This invention concerns multimodal computer navigation, that is operation of a computer using traditional modes such as keyboard together with less conventional modes such as speech and gestures. The invention has particular application for navigation of information presentations, such as webpages and database user interfaces, and is presented as a method, a browser, software and a computer system. The information navigated is not described in a multimodal way. Two or more unimodal navigation signals are received from a user and interpreted. These interpretations are fused to automatically determining the user's intended navigation selection.

Description

    TECHNICAL FIELD
  • This invention concerns multimodal computer navigation, that is operation of a computer using traditional modes such as keyboard together with less conventional modes such as speech and gesturing. The invention has particular application for navigation of information presentations, such as webpages, and is presented as a method, a browser, software and a computer system.
  • BACKGROUND ART
  • Traditionally, computer users have relied on conventional input devices such as keyboard, touch-screen and mouse to navigate through information presented on a display device of the computer. The information may be presented in a variety of interfaces such as web browsers or application front-end presentation layers to say a database. Recent initiatives, such as speech recognition, have provided limited enhancements to this process, by providing to the user an alternative method of interacting with applications. However, these enhancements are usually no more than slightly more exotic unimodal replacements for an existing input mode.
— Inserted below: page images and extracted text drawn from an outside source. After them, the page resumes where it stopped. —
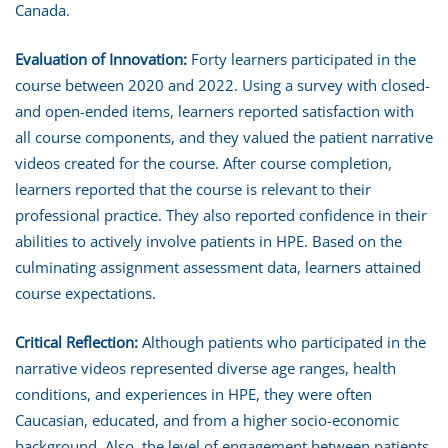
Canada.
Evaluation of Innovation:
Forty learners participated in the
course between 2020 and 2022. Using a survey with closed-
and open-ended items, learners reported satisfaction with
all course components, and they valued the patient narrative
videos created for the course. After course completion,
learners reported that the course is relevant to their
professional practice. They also reported confidence in their
abilities to actively involve patients in HPE. Based on the
culminating assignment assessment data, learners attained
course expectations.
Critical Reflection:
Although patients who participated in the
narrative videos represented diverse age ranges, health
conditions, and experiences in HPE, they were often
Caucasian, educated, and from a higher socio-economic
background. Also, the level of engagement between patients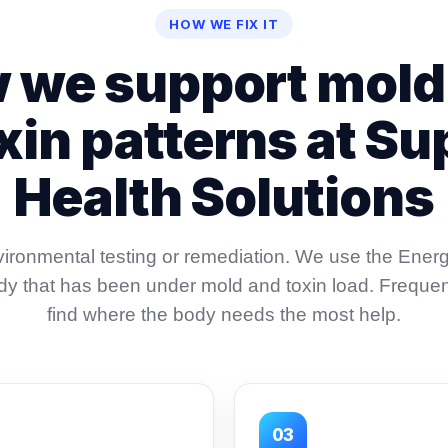
HOW WE FIX IT
 we support mold
xin patterns at Su
Health Solutions
ironmental testing or remediation. We use the Ener
ody that has been under mold and toxin load. Freque
find where the body needs the most help.
03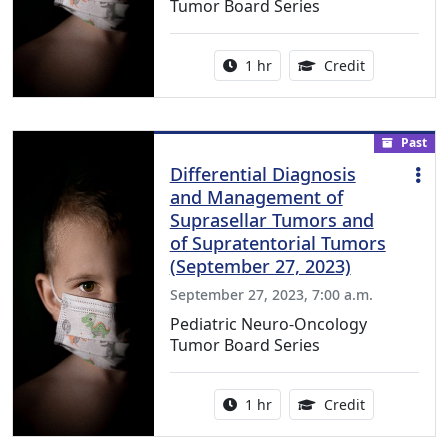
Tumor Board Series
Activity duration:
1.00 Continu
1 hr
Credit
Past
Differential Diagnosis
and Management of
Suprasellar Tumors and
of Supratentorial Tumors
(September 27, 2023)
September 27, 2023, 7:00 a.m.
Pediatric Neuro-Oncology
Tumor Board Series
Activity duration:
1.00 Continu
1 hr
Credit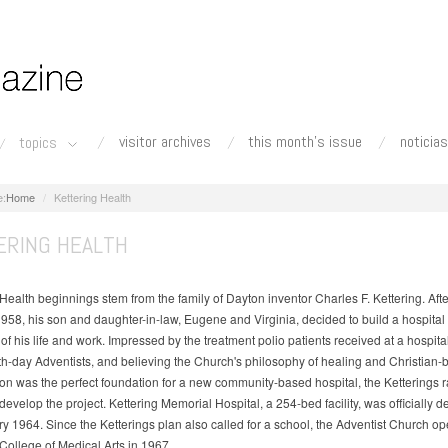
visitor archives
this month's issue
noticias
topics
Home
Kettering Health
ERING HEALTH
Health beginnings stem from the family of Dayton inventor Charles F. Kettering. Afte
1958, his son and daughter-in-law, Eugene and Virginia, decided to build a hospital
f his life and work. Impressed by the treatment polio patients received at a hospit
h-day Adventists, and believing the Church's philosophy of healing and Christian-
n was the perfect foundation for a new community-based hospital, the Ketterings r
 develop the project. Kettering Memorial Hospital, a 254-bed facility, was officially 
ry 1964. Since the Ketterings plan also called for a school, the Adventist Church o
 College of Medical Arts in 1967.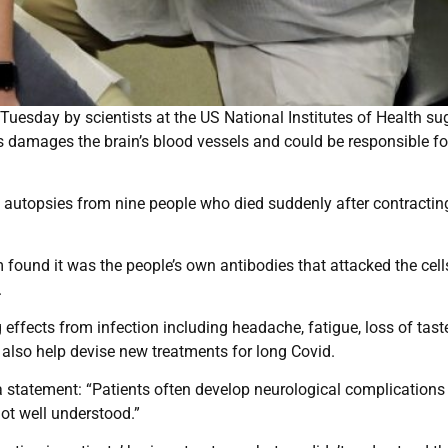
uesday by scientists at the US National Institutes of Health su
s damages the brain’s blood vessels and could be responsible fo
n autopsies from nine people who died suddenly after contractin
 found it was the people’s own antibodies that attacked the cells
.
effects from infection including headache, fatigue, loss of tast
y also help devise new treatments for long Covid.
n a statement: “Patients often develop neurological complications
ot well understood.”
  • Multimodal navigation has been described using speech plus keyboard, and speech plus GUI output. The multimodal input is received and coded into multimodal mark-up language in which each different type of input is tagged with a multimodal tag so that it can be subsequently interpreted. In addition the information to be browsed is also tagged with multimodal tags to enable the multimodal navigation. The inventors have termed this approach to multimodal navigation “early binding”.
  • SUMMARY OF THE INVENTION
  • The invention is a method for multimodal computer navigation, suitable for navigating information presentations where the information navigated is not described in a multimodal way; the method comprising the steps of:
  • receiving unimodal navigation signals from a user;
  • receiving other unimodal navigation signals from the user;
  • interpreting the navigation signals;
  • interpreting the other navigation signals; and
  • automatically determining the user's intended navigation selection from a fusion of both interpretations.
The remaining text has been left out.